Carter Beats the Devil is a historical mystery thriller novel by Glen David Gold centred on the American stage magician Charles Joseph Carter (1874–1936).

==Novel's title==
The title of the novel comes from Carter's evening length stage show, the third act of which is called "Carter Beats the Devil" and features Carter in a magician's duel with an assistant made up as the Devil.

==Summary==
The 1920s was a golden age for stage magic and Charles Carter is an American stage magician at the height of his fame and powers. At the climax of his latest touring stage show, Carter invites United States President Warren G. Harding on to stage to take part in his act. In front of an amazed audience, Carter proceeds to chop the president into pieces, cut off his head, and feed him to a lion, before restoring him to health. The show is a great success, but two hours later the president is dead, and Carter finds himself the centre of some very unwelcome attention indeed.

==Plot==
This novel is a fictionalised biography of Charles Joseph Carter. The main character, Carter, is followed through his career, from his first encounter with magic to his last performance. Along the way he encounters many historical figures, including fellow magicians Harry Houdini and Howard Thurston, United States President Warren G. Harding, BMW founder Max Friz, the Marx Brothers, business magnate Francis Marion "Borax" Smith, the inventor of electronic television Philo Farnsworth, and San Franciscan madams Tessie Wall and Jessie Hayman.
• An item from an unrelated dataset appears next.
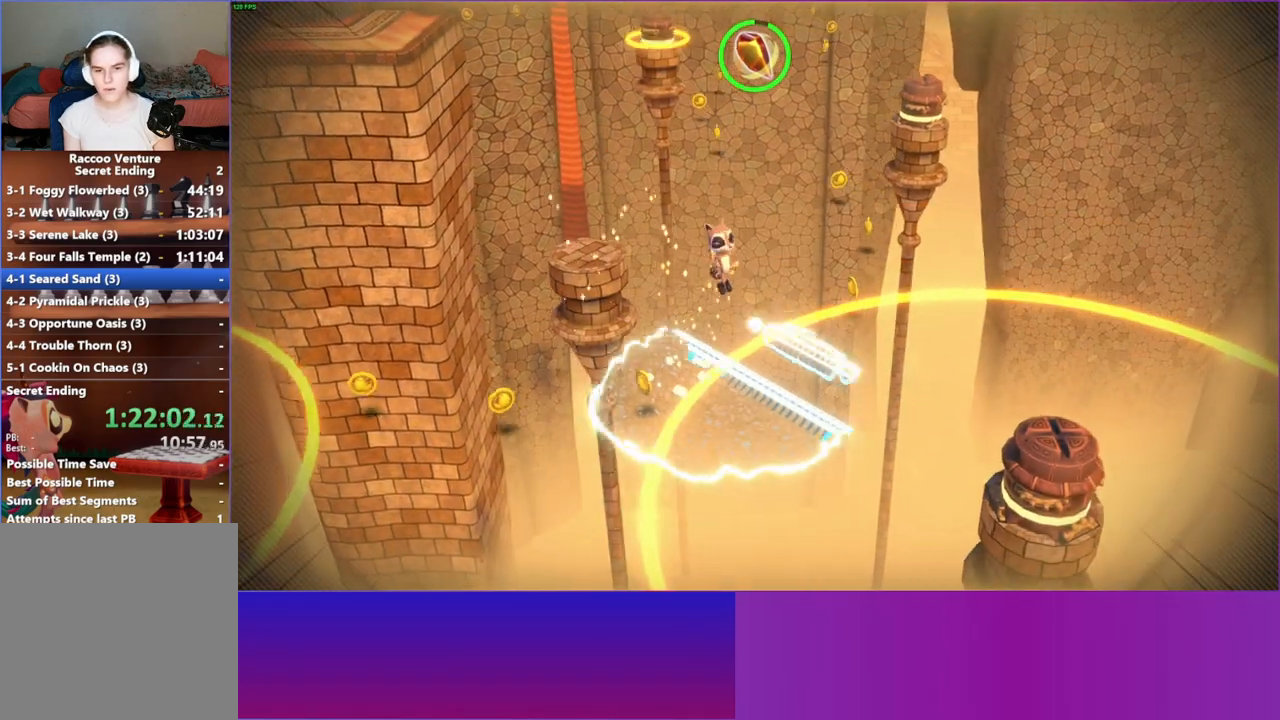
{"buttons": [], "left_stick": "up-right", "right_stick": "center", "events": [[33, "left_stick", "right"], [150, "left_stick", "down-right"], [300, "left_stick", "up-right"]]}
Most of the novel centres on the mysterious death of President Harding, who dies shortly after taking part in Carter's stage show. President Harding apparently knew of many serious scandals that seemed likely to bring down the establishment and it seems certain that he was assassinated by persons and methods unknown. Much of Carter's past is shown in the form of flashbacks as U.S. Secret Service Agent Griffin investigates the magician as a suspect.

The flashbacks chart Carter's early career including his first encounter with a magic trick, shown to him by "the tallest man alive", Joe Sullivan (also an actual, if obscure, historical figure) in a fairground sideshow, his first paid performance for Borax Smith, his rivalry with the magician "Mysterioso", his first meeting with Harry Houdini who bestows the title "Carter the Great" on him, and Carter's marriage to Sarah Annabelle.
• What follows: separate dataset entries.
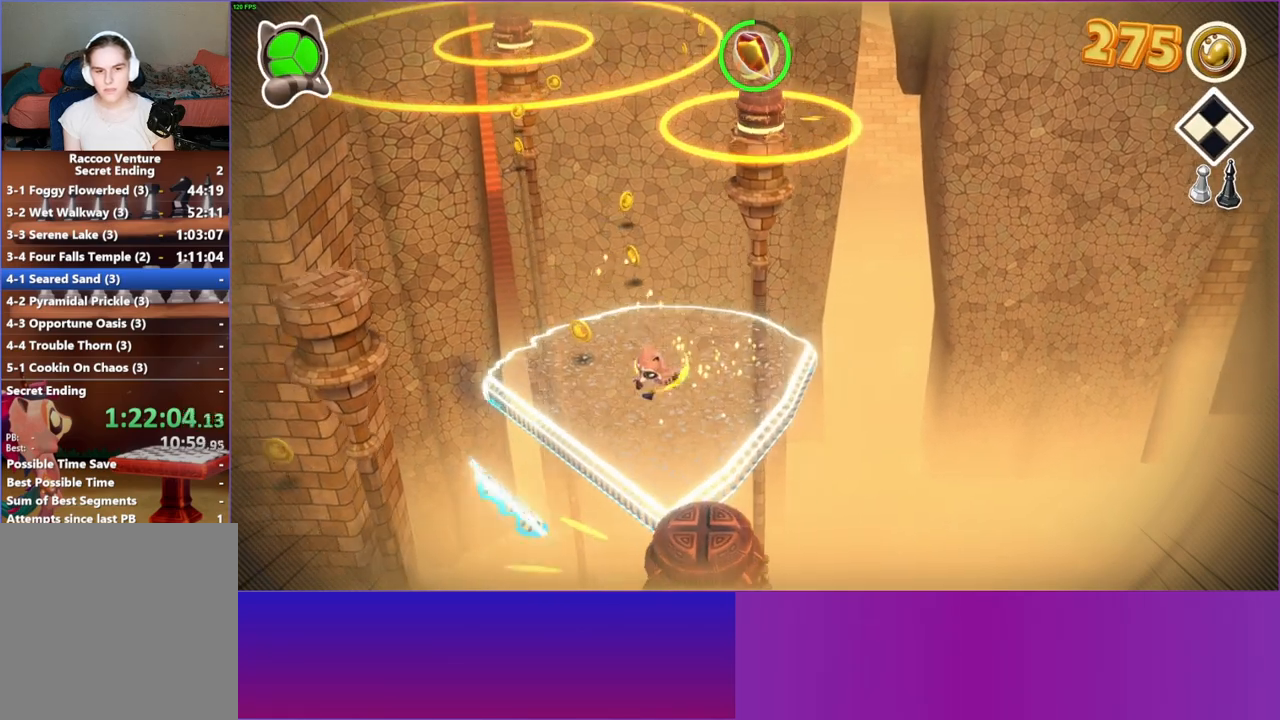
{"buttons": [], "left_stick": "down-left", "right_stick": "center", "events": [[217, "A", "down"], [467, "A", "up"]]}
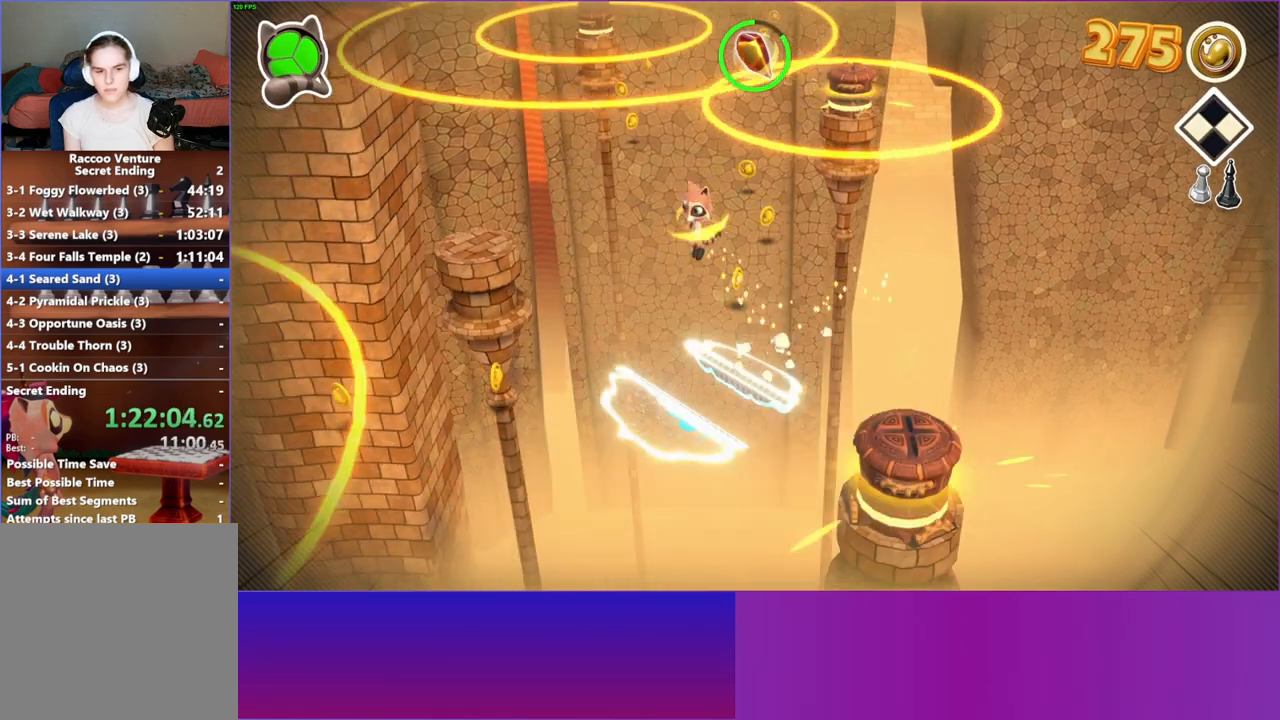
{"buttons": [], "left_stick": "down", "right_stick": "center", "events": [[67, "left_stick", "down"]]}
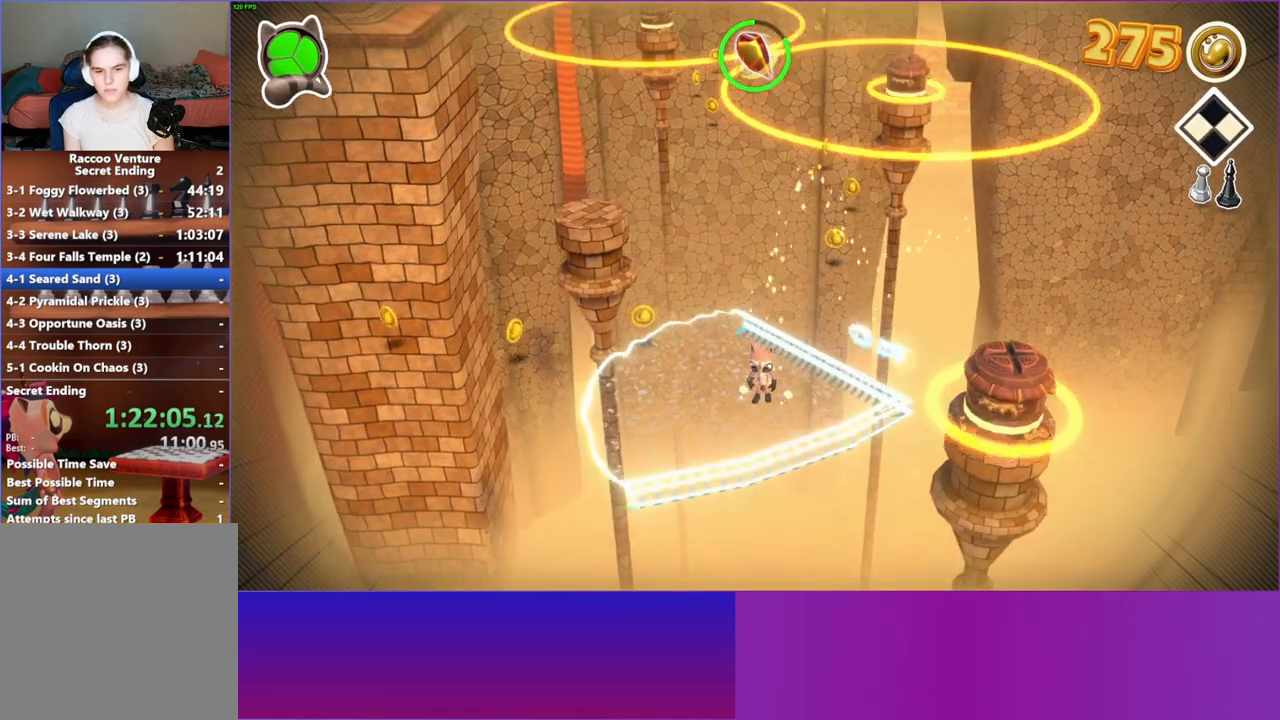
{"buttons": [], "left_stick": "up-right", "right_stick": "center", "events": [[150, "left_stick", "left"], [217, "left_stick", "up-left"], [317, "left_stick", "up"], [417, "left_stick", "up-right"]]}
Unbeknownst to Agent Griffin, President Harding passed a great secret to Carter: a young inventor named Philo Farnsworth has a new invention called television. Television is wanted by both the radio industry and the military and they are hunting Carter to get it. Carter must draw on all his magic to escape kidnapping and death as he seeks out the inventor. Along the way Carter meets a young blind woman with a mysterious past and encounters a deadly rival.

Finally, in a magic show to end all magic shows, Carter must truly beat the devil if he is to save Farnsworth and his magical invention.

==Characters==
- Charles Carter (Carter the Great): Title character, American stage magician, based on Charles Joseph Carter, whose biography was written by Mike Caveney.
- James Carter: Carter The Great's younger brother and business manager.
- President Warren G. Harding: Real life President of the United States who is the victim of an apparent assassination plot.
- Agent Jack Griffin: Secret Service Agent and veteran who failed to prevent the assassination of President William McKinley and perhaps also of President Harding.
- Harry Houdini: Real life escape artist and magician who bestows the title "Carter The Great" on Charles Carter.
- Mysterioso: Carter's great rival, a magician who makes an enemy of Houdini and later returns seeking revenge.
- (Sarah) Annabelle Bernhardt: Assistant to Mysterioso and later Carter, also Carter's love interest and first wife.
- Borax Smith, "the richest man alive": Real life business magnate Francis Marion Smith who pays Carter for his first performance and assists both Carter and Phoebe Kyle.
- Phoebe Kyle: Carter's love interest for much of the novel and eventually second wife. Blinded in a fire, but saved by Borax Smith.
- Max Friz: In real life the founder of BMW, who presents Carter with a motorcycle for publicity purposes.
- Agents Hollis, O'Brien and Stutz: Secret Service agents who are enemies of both Carter and Agent Griffin.
- Olive White: Librarian who assists Agent Jack Griffin.
- Captain Tulang: Indonesian pirate who takes Carter's company captive and robs them. Tulang is named for Tulang Island in the Philippine municipality of San Francisco. Much of the book is set in the somewhat more famous city of San Francisco, California.
- Philo Farnsworth: Real life inventor of electronic television and also of the fusor fusion device.

==Allusions/references==
=== To other works ===

Carter Beats the Devil refers to many famous magic acts of the early twentieth century, and contains reprints of many theatrical posters from magic acts of the period.

In the afterword of the book, author Glen David Gold credits the writings of Nevil Maskelyne, David Devant, Robert Houdin, Howard Thurston, F. B. Nightingale, Augustus Rapp, T. Nelson Downs, James Randi, Harry Kellar, Ottawa Keyes, Ricky Jay and Walter B. Gibson.

The author also credits Carter the Great by Mike Caveney as a non-fiction biography of the real Charles Joseph Carter.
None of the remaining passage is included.